Ms Bhutto, who has given the President the names of three officials who she believes plotted to kill her, said that she had “not gone public because I don’t want this to cloud my relations with the Government”. A controversial power-sharing deal with President Musharraf, in which he extended her an amnesty against corruption charges, enabled her return.
Pressed on whether she would back the return of Nawaz Sharif, the former Prime Minister who was deposed by President Musharraf in a 1999 military coup, Ms Bhutto said that she was “personally in favour of all political personalities being able to campaign within Pakistan” for elections in January. “But his situation is complicated,” she said of the only rival who could conceivably defeat her. Mr Sharif was deported to Saudi Arabia by President Musharraf when he attempted to return last month “and it is for him to resolve” with the Saudi and Pakistani governments, she said. But she appreciated him making the first call to her after the blasts, soon after 1.30am on Friday, when she reached her residence, Bilawal House.

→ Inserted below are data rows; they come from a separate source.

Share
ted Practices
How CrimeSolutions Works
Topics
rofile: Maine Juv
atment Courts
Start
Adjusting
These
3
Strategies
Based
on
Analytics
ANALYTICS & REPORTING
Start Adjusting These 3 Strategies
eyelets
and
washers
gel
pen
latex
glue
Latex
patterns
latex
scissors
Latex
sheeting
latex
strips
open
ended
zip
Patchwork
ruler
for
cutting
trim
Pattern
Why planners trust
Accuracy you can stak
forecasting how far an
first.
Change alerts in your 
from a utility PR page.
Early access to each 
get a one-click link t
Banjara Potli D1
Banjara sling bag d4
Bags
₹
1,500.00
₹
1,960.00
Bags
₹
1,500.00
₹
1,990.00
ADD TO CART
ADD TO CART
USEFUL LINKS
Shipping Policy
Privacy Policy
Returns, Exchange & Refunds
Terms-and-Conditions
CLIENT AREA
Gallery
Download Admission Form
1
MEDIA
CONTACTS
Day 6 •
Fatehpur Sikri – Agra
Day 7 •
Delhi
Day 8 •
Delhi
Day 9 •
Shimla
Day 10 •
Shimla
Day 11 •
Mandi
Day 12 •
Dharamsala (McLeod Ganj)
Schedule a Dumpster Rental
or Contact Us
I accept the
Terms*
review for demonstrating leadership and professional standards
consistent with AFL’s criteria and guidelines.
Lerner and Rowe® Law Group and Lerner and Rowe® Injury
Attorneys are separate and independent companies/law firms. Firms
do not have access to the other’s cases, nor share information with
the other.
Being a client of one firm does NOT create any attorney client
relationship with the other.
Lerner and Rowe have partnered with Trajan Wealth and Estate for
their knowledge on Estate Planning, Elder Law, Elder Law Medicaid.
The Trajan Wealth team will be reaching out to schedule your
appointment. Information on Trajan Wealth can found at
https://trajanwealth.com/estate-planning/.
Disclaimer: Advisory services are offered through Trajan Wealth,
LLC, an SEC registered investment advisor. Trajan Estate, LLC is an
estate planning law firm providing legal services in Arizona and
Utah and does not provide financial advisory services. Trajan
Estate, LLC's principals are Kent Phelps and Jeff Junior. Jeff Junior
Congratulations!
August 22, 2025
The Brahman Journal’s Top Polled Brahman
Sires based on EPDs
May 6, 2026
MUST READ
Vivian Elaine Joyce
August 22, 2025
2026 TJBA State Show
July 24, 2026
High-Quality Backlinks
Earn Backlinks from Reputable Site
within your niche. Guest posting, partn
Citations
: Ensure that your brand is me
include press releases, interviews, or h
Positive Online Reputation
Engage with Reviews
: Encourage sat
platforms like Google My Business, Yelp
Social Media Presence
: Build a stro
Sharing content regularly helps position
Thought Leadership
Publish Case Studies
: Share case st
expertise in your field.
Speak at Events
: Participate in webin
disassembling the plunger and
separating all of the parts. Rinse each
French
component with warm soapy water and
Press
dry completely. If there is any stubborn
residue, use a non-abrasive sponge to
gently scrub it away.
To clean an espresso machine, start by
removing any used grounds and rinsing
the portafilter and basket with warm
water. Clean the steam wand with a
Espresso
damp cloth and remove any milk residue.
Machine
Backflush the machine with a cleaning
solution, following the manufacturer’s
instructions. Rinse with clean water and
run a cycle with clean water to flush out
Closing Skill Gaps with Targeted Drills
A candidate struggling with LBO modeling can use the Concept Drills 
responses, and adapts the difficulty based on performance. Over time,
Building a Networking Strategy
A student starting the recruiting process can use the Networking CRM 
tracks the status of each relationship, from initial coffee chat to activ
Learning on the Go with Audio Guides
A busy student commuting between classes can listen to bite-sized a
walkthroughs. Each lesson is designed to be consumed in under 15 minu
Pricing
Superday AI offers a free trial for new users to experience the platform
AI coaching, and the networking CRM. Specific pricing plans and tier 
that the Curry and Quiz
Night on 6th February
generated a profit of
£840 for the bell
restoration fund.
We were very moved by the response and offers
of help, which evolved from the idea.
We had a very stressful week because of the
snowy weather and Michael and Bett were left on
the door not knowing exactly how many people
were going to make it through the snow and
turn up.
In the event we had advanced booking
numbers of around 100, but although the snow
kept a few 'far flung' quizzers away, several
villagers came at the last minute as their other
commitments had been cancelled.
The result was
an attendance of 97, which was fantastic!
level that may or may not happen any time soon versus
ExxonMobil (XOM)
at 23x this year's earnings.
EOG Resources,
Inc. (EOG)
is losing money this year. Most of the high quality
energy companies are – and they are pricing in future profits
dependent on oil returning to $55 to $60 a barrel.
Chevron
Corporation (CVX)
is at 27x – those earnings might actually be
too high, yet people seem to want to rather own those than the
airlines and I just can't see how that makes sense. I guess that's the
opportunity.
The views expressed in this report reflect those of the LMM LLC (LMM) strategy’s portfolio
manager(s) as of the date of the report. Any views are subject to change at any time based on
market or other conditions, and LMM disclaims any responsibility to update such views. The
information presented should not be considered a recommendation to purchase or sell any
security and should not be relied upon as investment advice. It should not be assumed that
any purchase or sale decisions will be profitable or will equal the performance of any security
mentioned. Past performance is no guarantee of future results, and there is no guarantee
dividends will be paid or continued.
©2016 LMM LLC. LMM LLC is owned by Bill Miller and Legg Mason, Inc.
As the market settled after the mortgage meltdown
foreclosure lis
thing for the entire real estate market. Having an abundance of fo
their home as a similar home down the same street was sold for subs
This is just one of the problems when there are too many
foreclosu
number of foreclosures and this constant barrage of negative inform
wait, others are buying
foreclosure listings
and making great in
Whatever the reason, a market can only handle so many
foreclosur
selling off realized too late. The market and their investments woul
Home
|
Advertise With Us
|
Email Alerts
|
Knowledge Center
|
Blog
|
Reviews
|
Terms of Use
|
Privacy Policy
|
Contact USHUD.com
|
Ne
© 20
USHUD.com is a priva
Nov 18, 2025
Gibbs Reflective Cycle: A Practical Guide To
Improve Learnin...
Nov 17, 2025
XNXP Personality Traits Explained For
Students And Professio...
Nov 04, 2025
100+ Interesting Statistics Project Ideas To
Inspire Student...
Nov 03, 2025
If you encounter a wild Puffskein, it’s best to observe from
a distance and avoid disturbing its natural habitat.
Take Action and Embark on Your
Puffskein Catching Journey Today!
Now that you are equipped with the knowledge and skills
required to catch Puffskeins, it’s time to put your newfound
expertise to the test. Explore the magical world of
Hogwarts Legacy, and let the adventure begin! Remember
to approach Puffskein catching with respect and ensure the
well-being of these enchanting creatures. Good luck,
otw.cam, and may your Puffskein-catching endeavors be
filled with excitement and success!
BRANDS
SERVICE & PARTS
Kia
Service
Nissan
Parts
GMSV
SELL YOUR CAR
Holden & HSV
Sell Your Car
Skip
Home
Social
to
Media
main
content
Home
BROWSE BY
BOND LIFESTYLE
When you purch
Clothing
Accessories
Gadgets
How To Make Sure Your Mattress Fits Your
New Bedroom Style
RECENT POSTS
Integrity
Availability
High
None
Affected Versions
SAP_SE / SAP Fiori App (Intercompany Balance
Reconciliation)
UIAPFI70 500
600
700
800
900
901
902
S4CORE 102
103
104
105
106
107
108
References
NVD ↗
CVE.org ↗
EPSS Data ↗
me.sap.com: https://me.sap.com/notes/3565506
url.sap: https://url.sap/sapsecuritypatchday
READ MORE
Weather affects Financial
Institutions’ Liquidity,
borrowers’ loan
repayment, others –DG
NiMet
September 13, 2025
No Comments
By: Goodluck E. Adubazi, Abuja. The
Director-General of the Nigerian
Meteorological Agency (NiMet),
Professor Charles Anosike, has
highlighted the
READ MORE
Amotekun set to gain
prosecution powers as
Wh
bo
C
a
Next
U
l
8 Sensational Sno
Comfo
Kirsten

She will stay in Pakistan “for most of the time” until the elections, she said, but her “husband will stay abroad because he is not well” (he has had heart problems). He is staying to support her two daughters and son, now at the University of Oxford, where she also studied.
Ms Bhutto said that she was not impressed by the use that President Musharraf had made of US funds in tackling terrorism, saying that the violence had soared and that Islamic fundamentalists presented a “very serious threat” that could be countered only by restoring democracy.